# What you should do
Reproduce the listing below word for word, changing nothing from start to finish.

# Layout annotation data
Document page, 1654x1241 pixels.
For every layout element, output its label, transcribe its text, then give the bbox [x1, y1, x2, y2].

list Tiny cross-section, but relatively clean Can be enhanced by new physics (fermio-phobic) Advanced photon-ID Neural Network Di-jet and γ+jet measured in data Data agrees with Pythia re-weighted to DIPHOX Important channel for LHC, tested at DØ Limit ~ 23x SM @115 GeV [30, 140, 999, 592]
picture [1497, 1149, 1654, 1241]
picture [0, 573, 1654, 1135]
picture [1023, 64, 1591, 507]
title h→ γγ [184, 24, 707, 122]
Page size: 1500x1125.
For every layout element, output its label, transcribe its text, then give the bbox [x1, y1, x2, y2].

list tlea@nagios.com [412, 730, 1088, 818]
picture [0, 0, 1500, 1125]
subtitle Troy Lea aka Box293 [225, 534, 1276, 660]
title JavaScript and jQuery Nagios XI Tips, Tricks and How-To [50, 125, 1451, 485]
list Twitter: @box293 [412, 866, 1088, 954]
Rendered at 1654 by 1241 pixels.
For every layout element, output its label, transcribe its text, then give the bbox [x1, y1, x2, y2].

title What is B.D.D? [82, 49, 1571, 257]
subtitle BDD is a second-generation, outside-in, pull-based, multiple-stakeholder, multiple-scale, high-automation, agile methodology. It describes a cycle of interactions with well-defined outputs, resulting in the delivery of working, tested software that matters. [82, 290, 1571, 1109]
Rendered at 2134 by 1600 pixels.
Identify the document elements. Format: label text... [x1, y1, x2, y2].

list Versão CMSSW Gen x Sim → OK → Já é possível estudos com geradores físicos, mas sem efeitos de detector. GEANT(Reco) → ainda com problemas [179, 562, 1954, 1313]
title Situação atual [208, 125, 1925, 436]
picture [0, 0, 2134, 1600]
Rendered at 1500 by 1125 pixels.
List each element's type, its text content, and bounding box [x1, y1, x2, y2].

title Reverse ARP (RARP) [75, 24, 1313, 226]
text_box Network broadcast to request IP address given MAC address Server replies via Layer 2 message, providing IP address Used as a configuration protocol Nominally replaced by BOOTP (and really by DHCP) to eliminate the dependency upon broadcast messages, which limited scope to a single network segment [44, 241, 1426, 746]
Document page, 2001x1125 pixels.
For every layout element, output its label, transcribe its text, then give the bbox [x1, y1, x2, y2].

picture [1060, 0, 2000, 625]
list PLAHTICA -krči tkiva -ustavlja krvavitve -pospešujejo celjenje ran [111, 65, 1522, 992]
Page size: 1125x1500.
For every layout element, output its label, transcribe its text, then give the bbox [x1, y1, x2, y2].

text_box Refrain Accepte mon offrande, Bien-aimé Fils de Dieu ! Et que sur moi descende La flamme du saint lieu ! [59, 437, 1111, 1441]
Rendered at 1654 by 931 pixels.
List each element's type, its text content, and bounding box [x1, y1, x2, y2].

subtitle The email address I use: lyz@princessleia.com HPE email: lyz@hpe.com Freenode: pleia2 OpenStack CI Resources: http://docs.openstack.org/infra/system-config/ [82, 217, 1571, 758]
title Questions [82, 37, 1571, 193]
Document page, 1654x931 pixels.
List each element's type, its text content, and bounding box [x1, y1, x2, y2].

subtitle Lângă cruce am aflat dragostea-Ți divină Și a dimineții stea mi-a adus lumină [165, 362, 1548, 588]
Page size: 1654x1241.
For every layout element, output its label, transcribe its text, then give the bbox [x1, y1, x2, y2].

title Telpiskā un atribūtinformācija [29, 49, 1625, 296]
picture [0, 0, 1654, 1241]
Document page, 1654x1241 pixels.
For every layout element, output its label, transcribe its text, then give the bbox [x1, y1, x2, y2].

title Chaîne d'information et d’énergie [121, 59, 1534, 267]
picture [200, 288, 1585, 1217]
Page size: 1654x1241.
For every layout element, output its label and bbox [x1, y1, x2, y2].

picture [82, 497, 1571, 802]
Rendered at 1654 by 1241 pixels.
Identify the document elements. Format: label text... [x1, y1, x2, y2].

# Finished task
Document page, 1654x1241 pixels.
For every layout element, output its label, transcribe its text, then give the bbox [x1, y1, x2, y2].

list Tiny cross-section, but relatively clean Can be enhanced by new physics (fermio-phobic) Advanced photon-ID Neural Network Di-jet and γ+jet measured in data Data agrees with Pythia re-weighted to DIPHOX Important channel for LHC, tested at DØ Limit ~ 23x SM @115 GeV [30, 140, 999, 592]
picture [1497, 1149, 1654, 1241]
picture [0, 573, 1654, 1135]
picture [1023, 64, 1591, 507]
title h→ γγ [184, 24, 707, 122]
Page size: 1500x1125.
For every layout element, output its label, transcribe its text, then give the bbox [x1, y1, x2, y2].

list tlea@nagios.com [412, 730, 1088, 818]
picture [0, 0, 1500, 1125]
subtitle Troy Lea aka Box293 [225, 534, 1276, 660]
title JavaScript and jQuery Nagios XI Tips, Tricks and How-To [50, 125, 1451, 485]
list Twitter: @box293 [412, 866, 1088, 954]
Rendered at 1654 by 1241 pixels.
For every layout element, output its label, transcribe its text, then give the bbox [x1, y1, x2, y2].

title What is B.D.D? [82, 49, 1571, 257]
subtitle BDD is a second-generation, outside-in, pull-based, multiple-stakeholder, multiple-scale, high-automation, agile methodology. It describes a cycle of interactions with well-defined outputs, resulting in the delivery of working, tested software that matters. [82, 290, 1571, 1109]
Rendered at 2134 by 1600 pixels.
Identify the document elements. Format: label text... [x1, y1, x2, y2].

list Versão CMSSW Gen x Sim → OK → Já é possível estudos com geradores físicos, mas sem efeitos de detector. GEANT(Reco) → ainda com problemas [179, 562, 1954, 1313]
title Situação atual [208, 125, 1925, 436]
picture [0, 0, 2134, 1600]
Rendered at 1500 by 1125 pixels.
List each element's type, its text content, and bounding box [x1, y1, x2, y2].

title Reverse ARP (RARP) [75, 24, 1313, 226]
text_box Network broadcast to request IP address given MAC address Server replies via Layer 2 message, providing IP address Used as a configuration protocol Nominally replaced by BOOTP (and really by DHCP) to eliminate the dependency upon broadcast messages, which limited scope to a single network segment [44, 241, 1426, 746]
Document page, 2001x1125 pixels.
For every layout element, output its label, transcribe its text, then give the bbox [x1, y1, x2, y2].

picture [1060, 0, 2000, 625]
list PLAHTICA -krči tkiva -ustavlja krvavitve -pospešujejo celjenje ran [111, 65, 1522, 992]
Page size: 1125x1500.
For every layout element, output its label, transcribe its text, then give the bbox [x1, y1, x2, y2].

text_box Refrain Accepte mon offrande, Bien-aimé Fils de Dieu ! Et que sur moi descende La flamme du saint lieu ! [59, 437, 1111, 1441]
Rendered at 1654 by 931 pixels.
List each element's type, its text content, and bounding box [x1, y1, x2, y2].

subtitle The email address I use: lyz@princessleia.com HPE email: lyz@hpe.com Freenode: pleia2 OpenStack CI Resources: http://docs.openstack.org/infra/system-config/ [82, 217, 1571, 758]
title Questions [82, 37, 1571, 193]
Document page, 1654x931 pixels.
List each element's type, its text content, and bounding box [x1, y1, x2, y2].

subtitle Lângă cruce am aflat dragostea-Ți divină Și a dimineții stea mi-a adus lumină [165, 362, 1548, 588]
Page size: 1654x1241.
For every layout element, output its label, transcribe its text, then give the bbox [x1, y1, x2, y2].

title Telpiskā un atribūtinformācija [29, 49, 1625, 296]
picture [0, 0, 1654, 1241]
Document page, 1654x1241 pixels.
For every layout element, output its label, transcribe its text, then give the bbox [x1, y1, x2, y2].

title Chaîne d'information et d’énergie [121, 59, 1534, 267]
picture [200, 288, 1585, 1217]
Page size: 1654x1241.
For every layout element, output its label and bbox [x1, y1, x2, y2].

picture [82, 497, 1571, 802]
Rendered at 1654 by 1241 pixels.
Identify the document elements. Format: label text... [x1, y1, x2, y2].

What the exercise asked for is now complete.